- YOMIURI EDITORIAL
- Discrimination in entrance exams
Reforms needed to help women play key role at medical facilities
12:32 JST, May 12, 2022
The discrimination against women that has continued in medical school entrance exams is being reviewed. It is also urgent to improve the workplace environment, in addition to entrance exams, so that women can play an active role on the front lines of medicine.
According to a survey by the Education, Culture, Sports, Science and Technology Ministry, the average pass rate for women at universities with a medical faculty stood at 13.60% for the 2021 academic year, higher than the 13.51% for men and marking the first time that women have outperformed men since comparable data became available in the 2013 academic year.
It was revealed in 2018 that Tokyo Medical University had reduced the entrance exam scores of women and people who were trying again to enter the university after graduating from high school, suppressing the number of successful examinees among these groups. Similar situations were discovered at other universities, resulting in a string of cases in which additional examinees were accepted or people sought a refund of their exam fees.
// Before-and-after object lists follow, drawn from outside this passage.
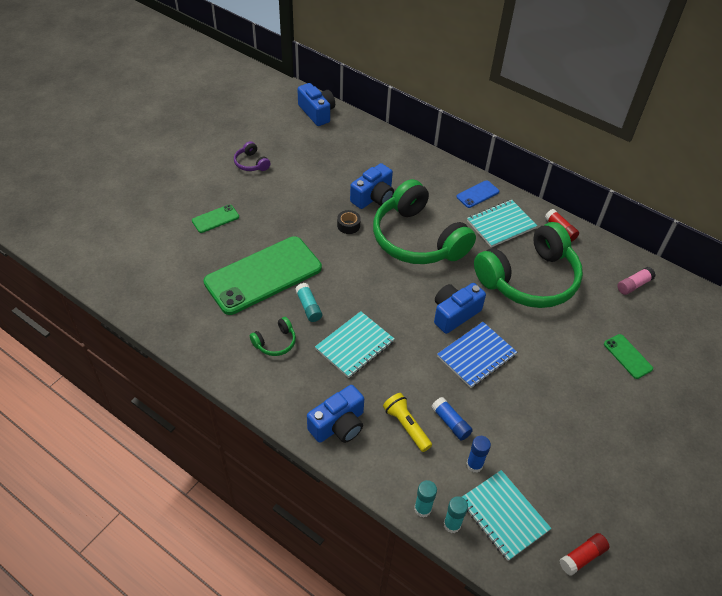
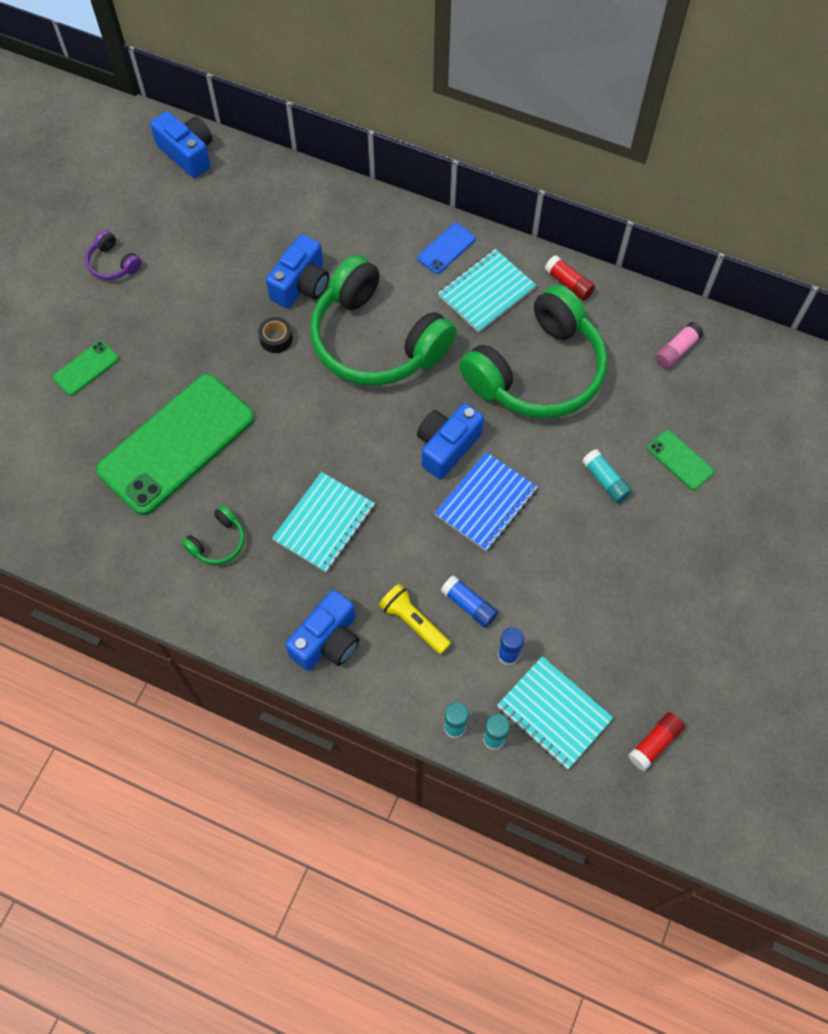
camera: 10 degrees left, 15 degrees up
(308, 307) = (250, 479): turquoise glue stick -> turquoise glue stick (605, 480)

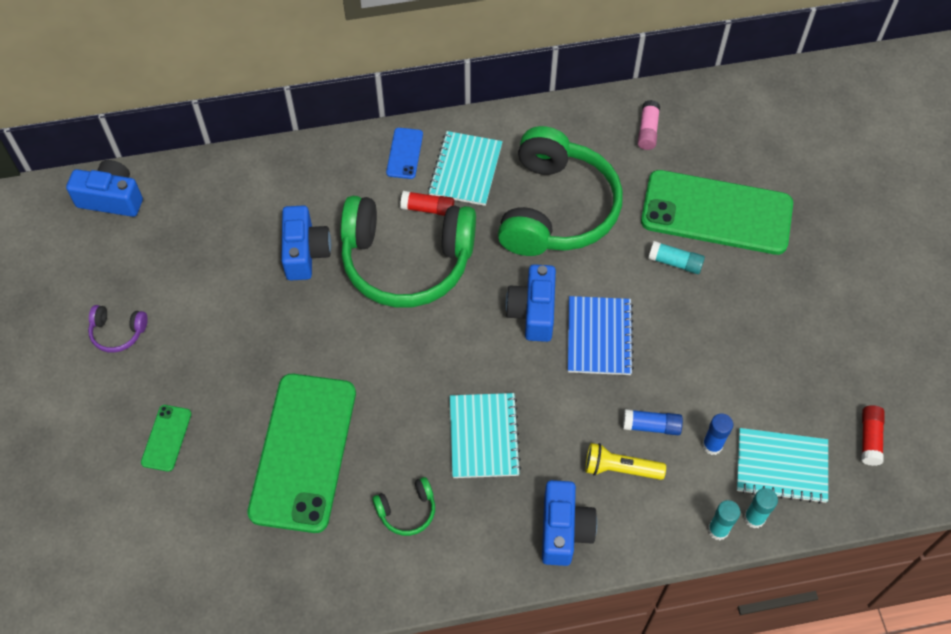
camera: 35 degrees left, 5 degrees down
(218, 542) = (407, 510): green headphones -> green headphones turned 60 degrees clockwise
(276, 339) = (319, 310): black tape -> none
(568, 283) = (525, 126): red glue stick -> red glue stick (428, 208)
(680, 460) = (716, 212): green phone -> green phone, size x2.38

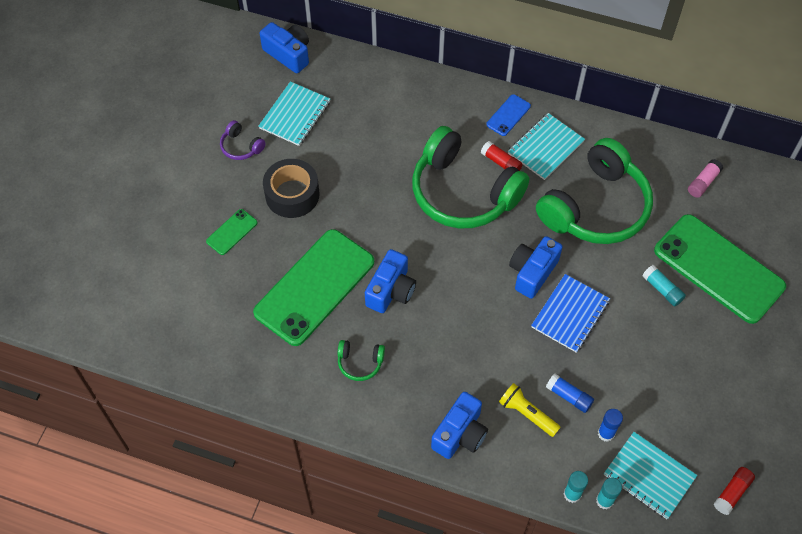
camera: 30 degrees right, 0 degrees up
(213, 358) = (292, 194): none -> black tape
(305, 252) = (396, 152): blue camera -> blue camera (391, 290)
(484, 436) = (443, 341): turquoise notebook -> turquoise notebook (295, 115)

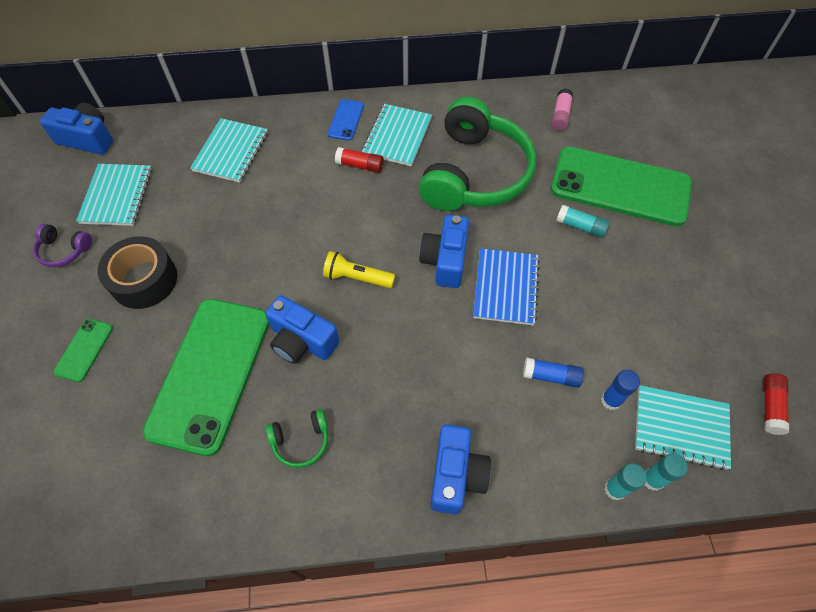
camera: 25 degrees left, 0 degrees up
(391, 290) = (302, 341): blue camera -> blue camera turned 120 degrees clockwise
(399, 109) = (231, 152): none -> turquoise notebook
(463, 192) = (335, 208): green headphones -> none
(527, 414) = (517, 416): yellow flashlight -> yellow flashlight (357, 278)

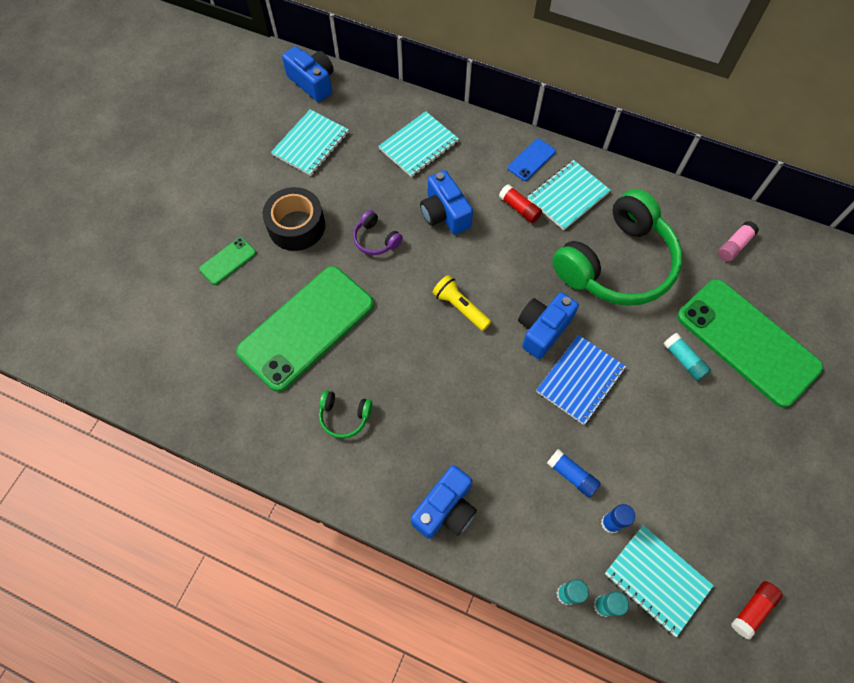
camera: 30 degrees right, 5 degrees up
(64, 250) = (251, 172): purple headphones -> purple headphones (376, 239)
(302, 341) = (388, 338): blue camera -> blue camera (444, 213)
In response, the education ministry established rules prohibiting all faculties, including medical schools, from discriminating against people based on gender and age in entrance exams. At the same time, universities began working to conceal the names and genders of examinees when deciding on their success or failure, and to add women to the ranks of interviewers.
The higher pass rate among women appears to reflect the fact that universities have revised their selection methods to emphasize fairness in entrance exams. Gender and age should not affect the success or failure of examinees. It can be said that proper reforms for entrance exams have been promoted.
It is important for universities to make efforts to further increase the transparency of decisions on the success or failure of examinees, through such measures as disclosing average scores separately for men and women. The government also needs to keep an eye on universities to prevent such discrimination from happening again.
Currently, female doctors account for only about 20% of the total. The challenge for the future will be how to encourage the greater number of successful female examinees to play an active role in the medical field.
Many students who graduate from medical school enter the ikyoku medical offices of university hospitals under their training program. The discrimination in entrance exams is believed to have been spurred by universities’ concern that if more female doctors leave hospitals due to marriage or childbirth, hospitals’ operations would be hindered.
The medical field needs personnel who are physically strong and capable of working long hours. There are fewer women among surgeons and emergency physicians who perform operations or answer emergency calls.
It is important for each hospital to establish a system in which both men and women can work together with peace of mind in all medical departments, through such measures as providing childcare facilities within hospitals and reducing or eliminating night shifts for members of the child-rearing generation.
It is also essential to review working hours. According to a survey by the government, nearly 40% of hospital doctors worked more than 960 hours of overtime a year. If long working hours remain the norm, women will not be able to balance their work with childbirth and child-rearing, leading to a spate of female doctors leaving hospitals and causing a shortage of doctors.
In April 2024, the government will begin to promote work style reforms for doctors. Improving the work environment for doctors as a whole will likely help women play an active role in the medical field.